DESCRIPTION OF THE TASK: Starting at the line that contains "family: Poaceae" and ending at the line that contains "genus: Viburnum", write out those rows again with "scientific name" changed to "species" and everything else left as is. Leave the pictures out of your answer.
-=-=-
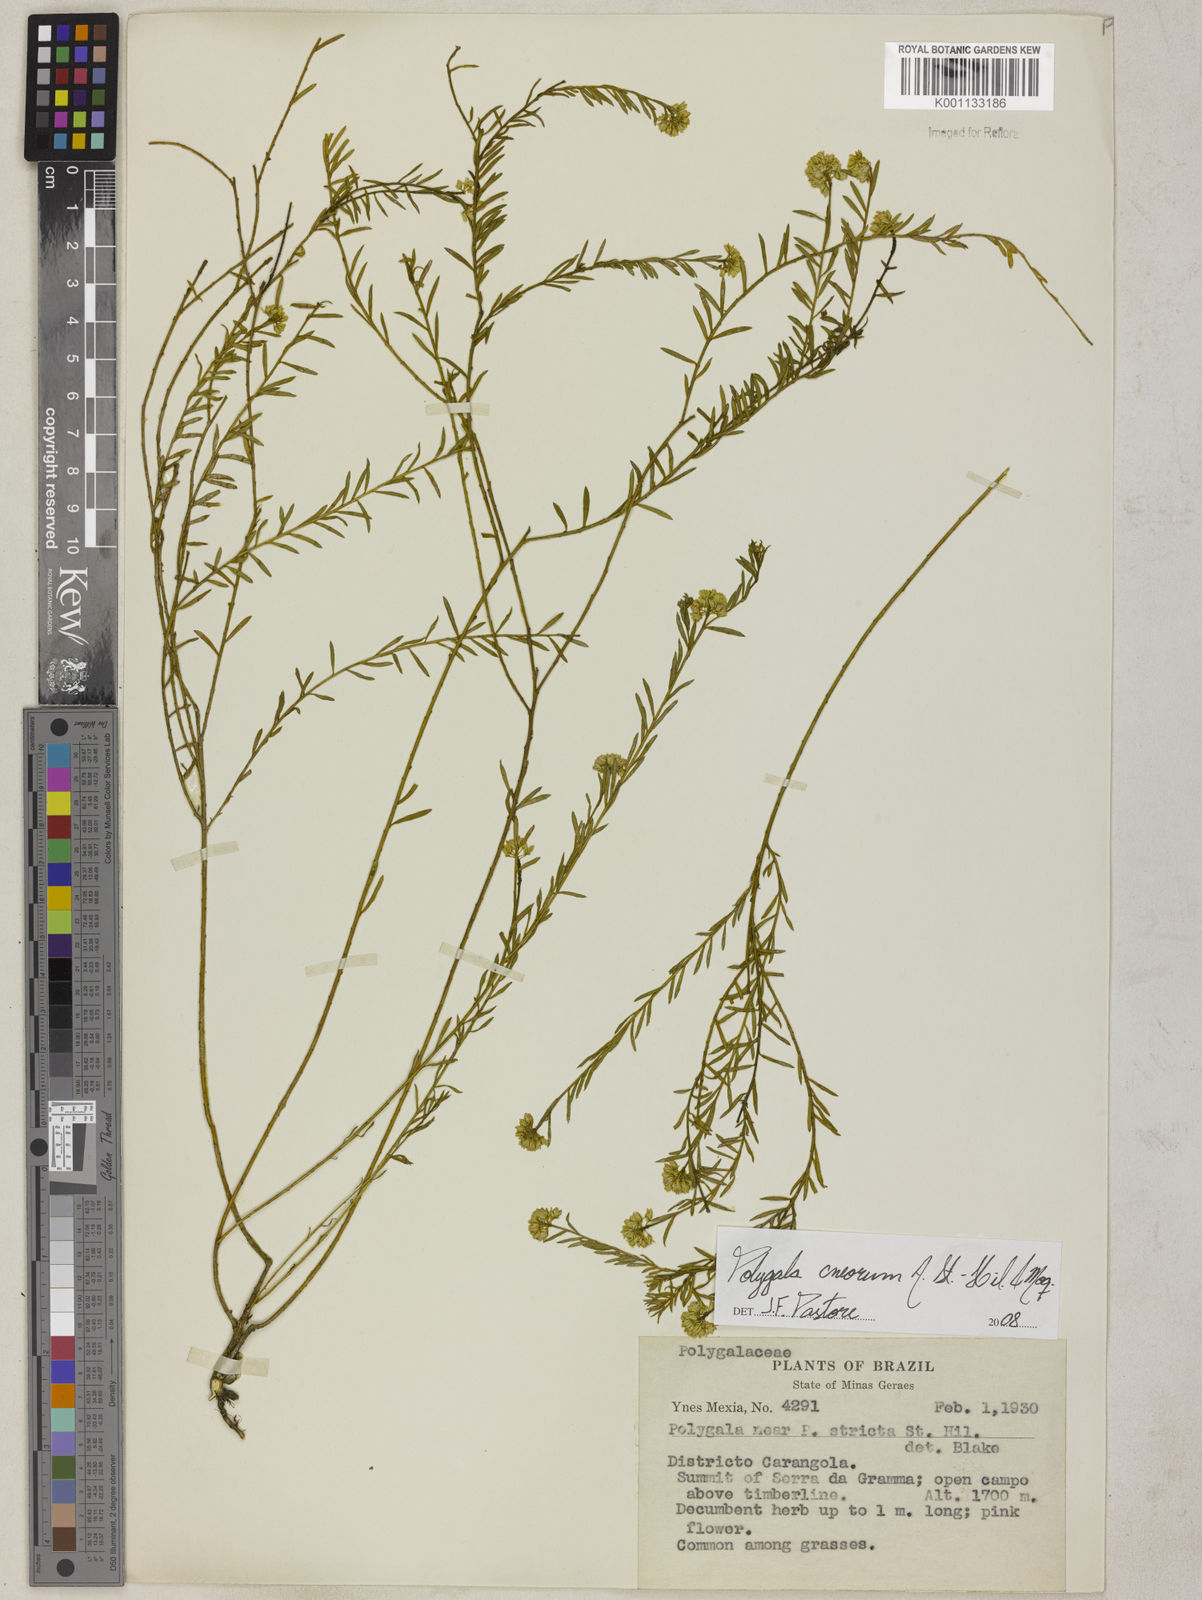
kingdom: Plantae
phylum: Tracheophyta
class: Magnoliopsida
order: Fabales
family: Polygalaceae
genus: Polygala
-=-=-
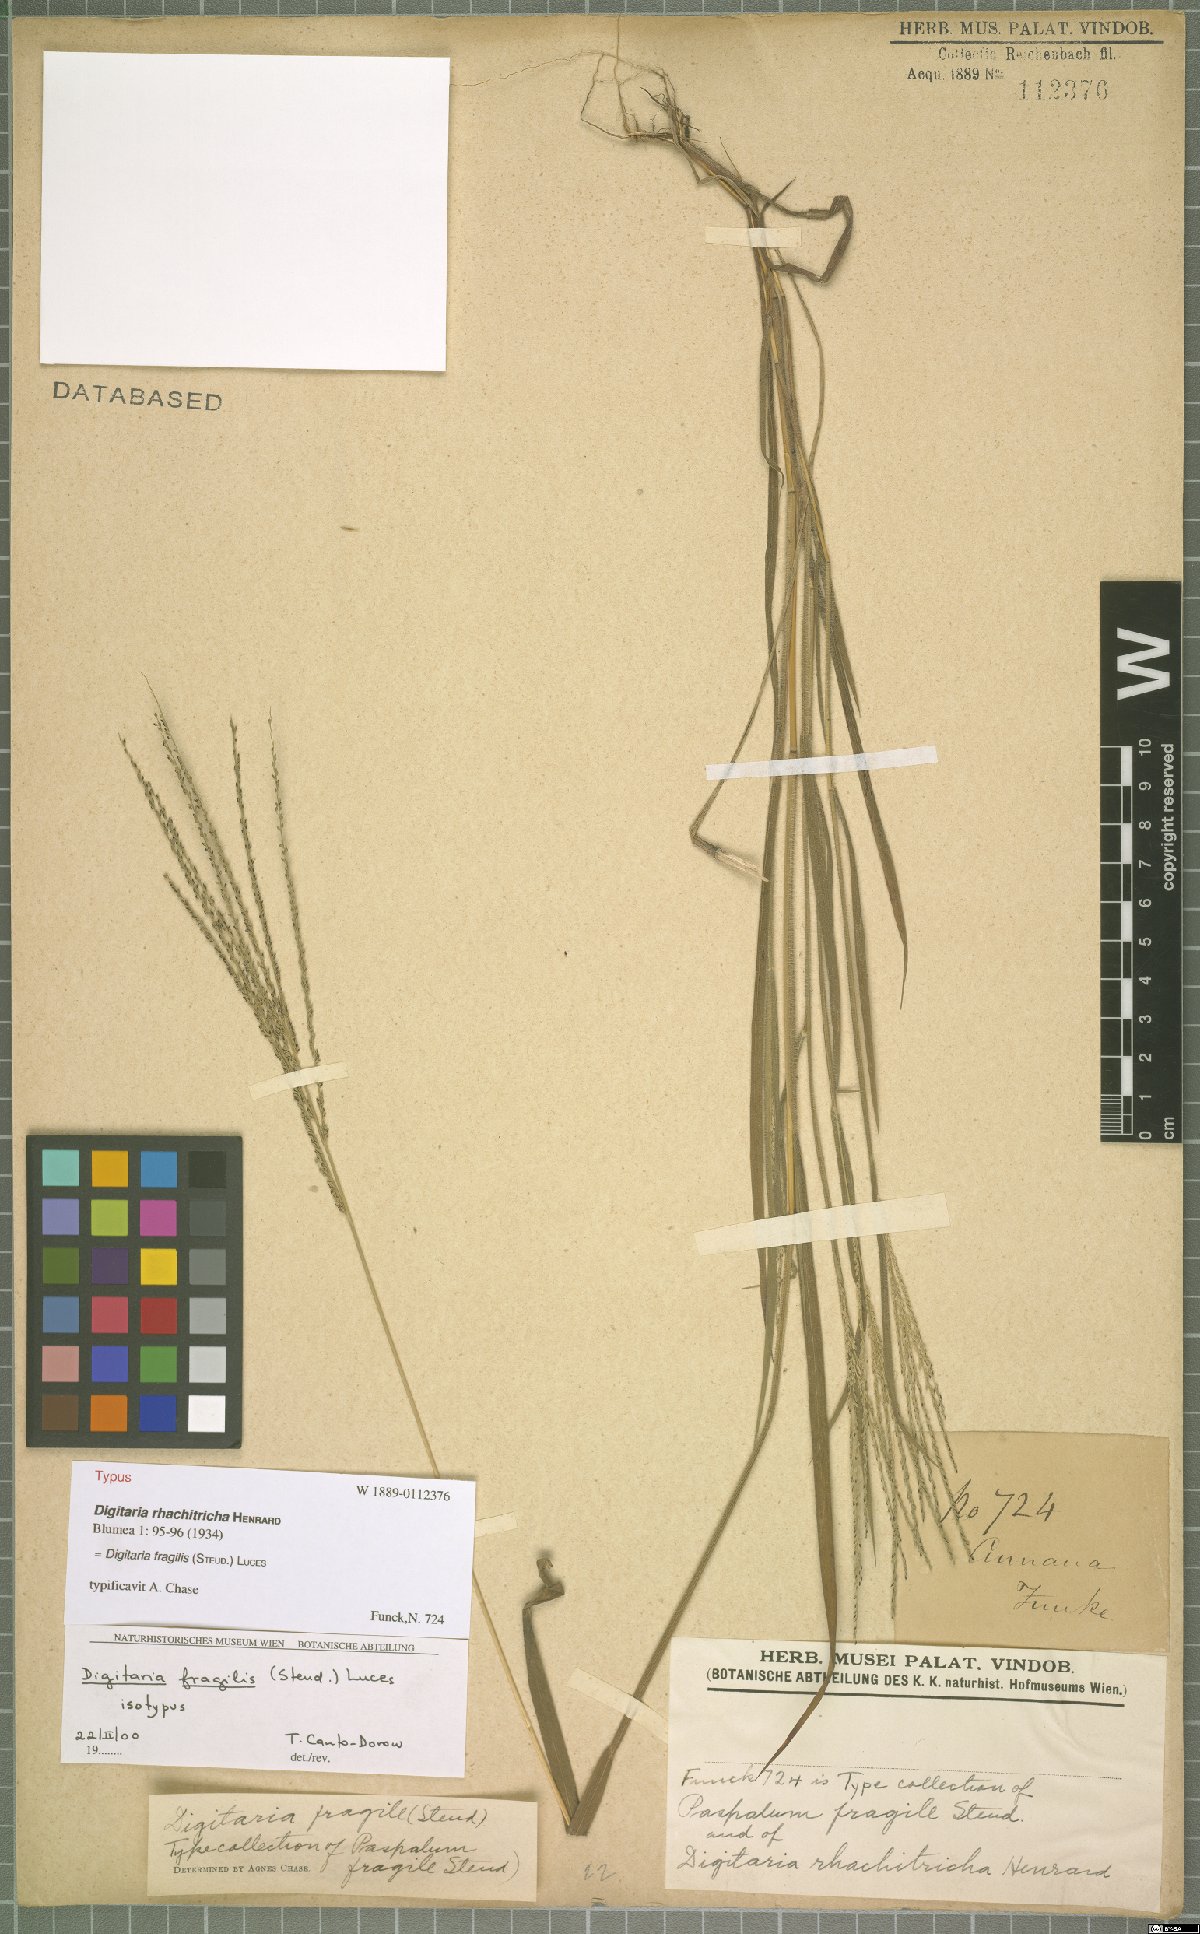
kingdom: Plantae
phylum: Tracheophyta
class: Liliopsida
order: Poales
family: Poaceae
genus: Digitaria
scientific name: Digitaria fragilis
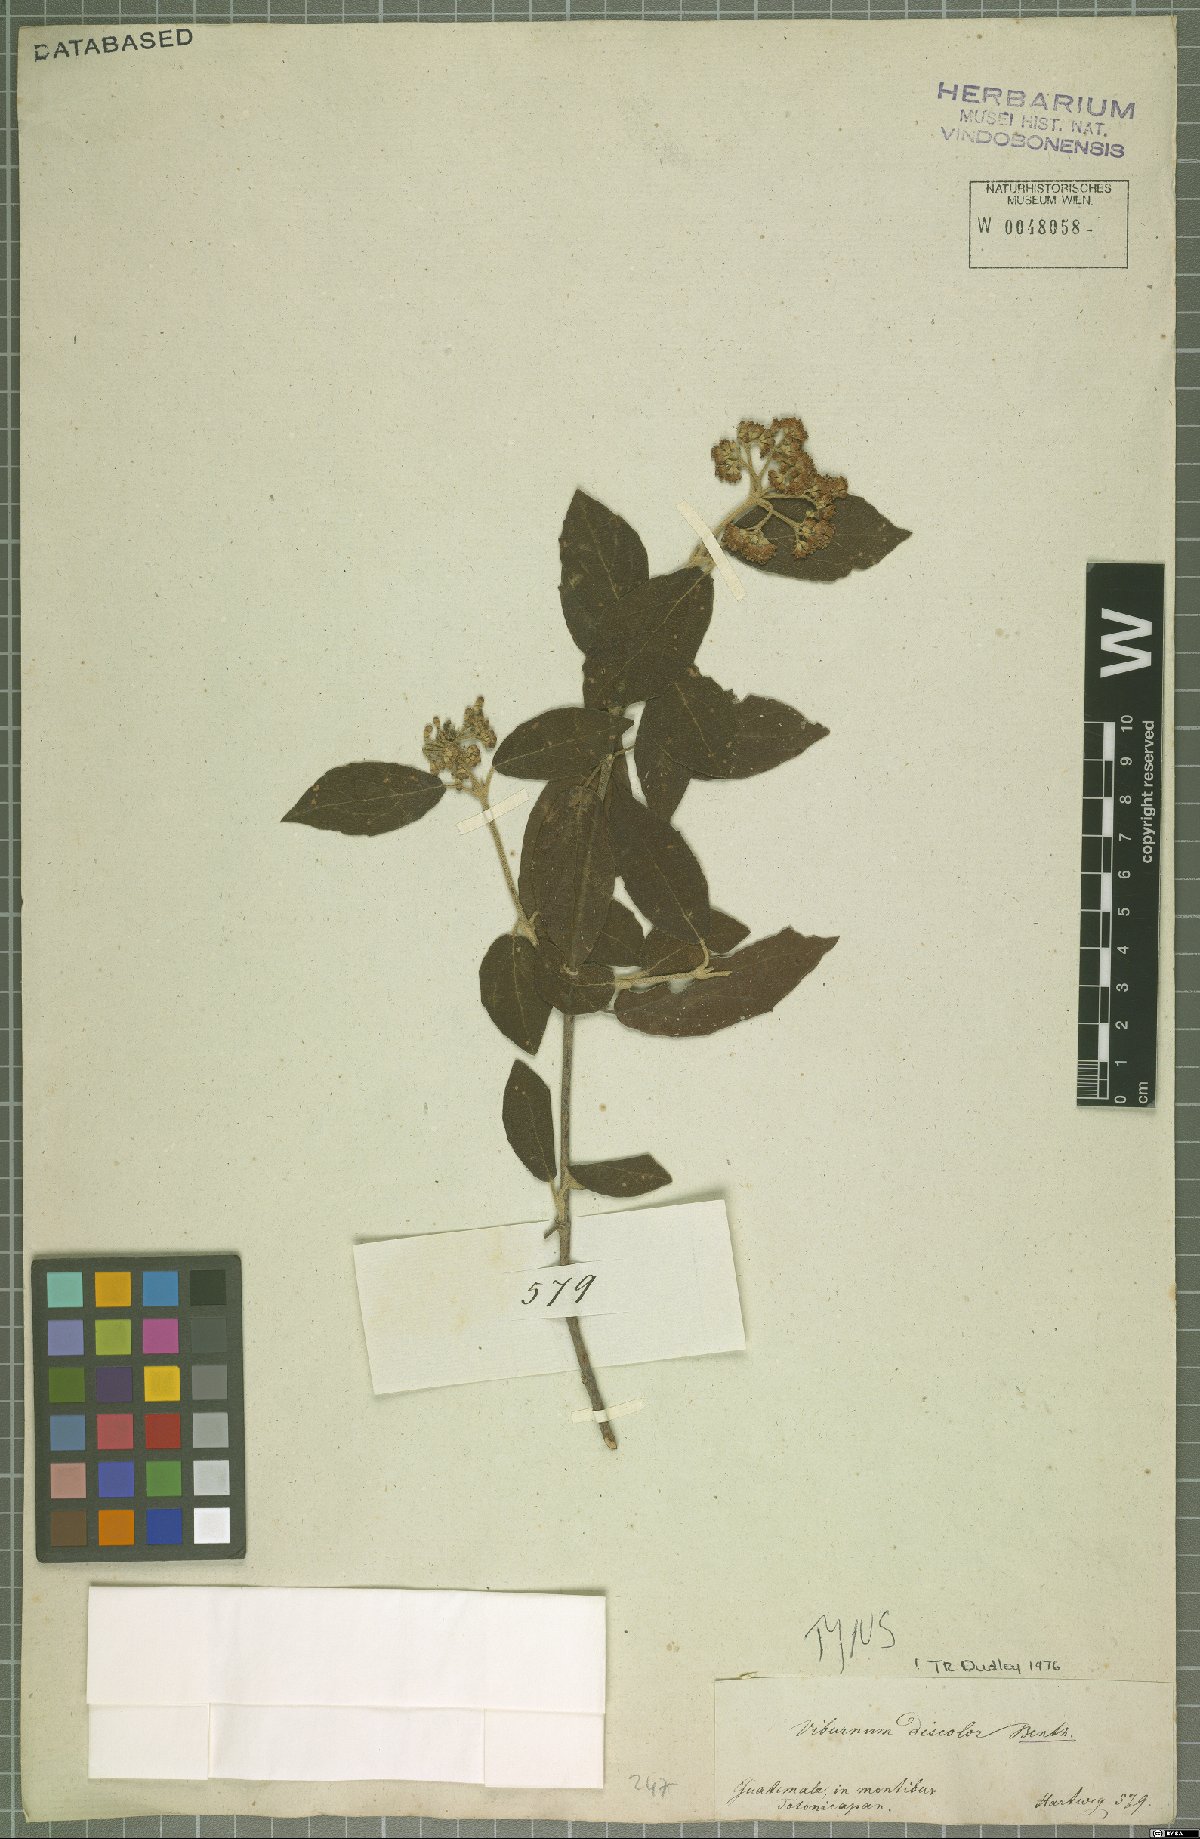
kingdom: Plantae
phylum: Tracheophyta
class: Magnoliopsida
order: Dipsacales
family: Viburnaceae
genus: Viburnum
-=-=-
RESPONSE TO THIS EXERCISE:
family: Poaceae
genus: Digitaria
species: Digitaria fragilis
kingdom: Plantae
phylum: Tracheophyta
class: Magnoliopsida
order: Dipsacales
family: Viburnaceae
genus: Viburnum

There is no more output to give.